SOURCE EXCERPT:

=====

Reluctantly, Fort Wayne distributed the results to its schools, but not
before Mr. Kline had ordered them stamped: "May contain inaccurate
scores."

Then, with no options left, Mr. Kline gave up, assuming he had heard the
last of the matter.

In New York: Unearned Tickets to Summer School

In April, about the time Mr. Kline was conceding his fight, 300,000
students in New York City's public schools were taking their reading and
math tests in grades 3, 5, 6 and 7. Those tests, too, were designed by
CTB. And though many of the multiple-choice questions were different from
Indiana's, both school systems drew some of their questions from the same
versions of the company's flagship test, Terra Nova.

But the New York City Board of Education and its chancellor, Dr. Crew, had
decided to attach a much greater value to CTB's tests than Indiana did.
For the first time that spring, students in grades 3 and 6 were required
to pass CTB's test, or attend summer school. And if they did poorly in
summer school, they would be held back.

Making such decisions based on a single test score violates the testing
industry's standards, and both CTB and city school officials agree that
the company advised the city against putting such a premium on its test.
But the board forged ahead anyway.

Dr. Crew raised the stakes not only for children but also for school
principals and superintendents of the city's 32 neighborhood school
districts. He announced that, for the first time, school officials would
be judged by how well their students did on the CTB tests. Those educators
whose students scored poorly faced the loss of their jobs.

Dr. Crew's future was also at stake. For two years, Dr. Crew had managed
to do something that had eluded his predecessor, Ramon C. Cortines: forge
a warm relationship with Mayor Rudolph W.  Giuliani. But that was
changing. The issue: school vouchers.

Mr. Giuliani said he believed that taxpayer money should help finance
private-school tuition for thousands of students who were attending
failing public schools. Dr. Crew disagreed with the mayor, and he did so
publicly.

So long as test scores kept going up, Dr. Crew felt that he could defend
his position. If the scores were bad, Dr. Crew's own job would be on the
line.

When the eagerly awaited reading scores arrived from Monterey in early
May, Mr. Tobias, the New York system's testing director, was among the
first to see them.

The news was not good. As in Indiana, many of the students' scores had
dipped sharply from the previous year - so steeply and uniformly as to
appear improbable, Mr. Tobias thought. Knowing how high the stakes were
this year, Mr. Tobias directed his staff to ask CTB whether it had made a
mistake. The company's response, Mr. Tobias recalls, was as swift as it
was definitive: "We can't find anything wrong."

Mr. Tobias continued to press CTB, eventually calling the company himself
to make an argument the company had already heard: perhaps the tests from
one year to the next were not quite equal.  No one told him that he was
echoing Indiana's earlier suspicions.

Still, CTB held firm. "If we were not comfortable, we would have advised
them not to release the data," said Mr. Taggart, CTB's president.

Unsure of what to do, Mr. Tobias held off releasing the results until June
8, the last possible day the scores could be used to make summer-school
assignments.

As the date approached, Mr. Tobias finally told Dr. Crew about his doubts.

=====

DATASET SECTION:
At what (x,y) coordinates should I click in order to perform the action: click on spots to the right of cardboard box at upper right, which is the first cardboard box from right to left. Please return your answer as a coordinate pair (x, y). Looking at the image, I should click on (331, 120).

=====

BRIEF A: Reproduce word for word the part of the article on test scores starting at "Mr. Tobias continued" and ending at "Indiana's earlier suspicions.".
BRIEF B: According to the article on test scores, students in which grades were required to pass CTB's test or attend summer school?

FINISHED ANSWER A:
Mr. Tobias continued to press CTB, eventually calling the company himself
to make an argument the company had already heard: perhaps the tests from
one year to the next were not quite equal.  No one told him that he was
echoing Indiana's earlier suspicions.

FINISHED ANSWER B: Grades 3 and 6.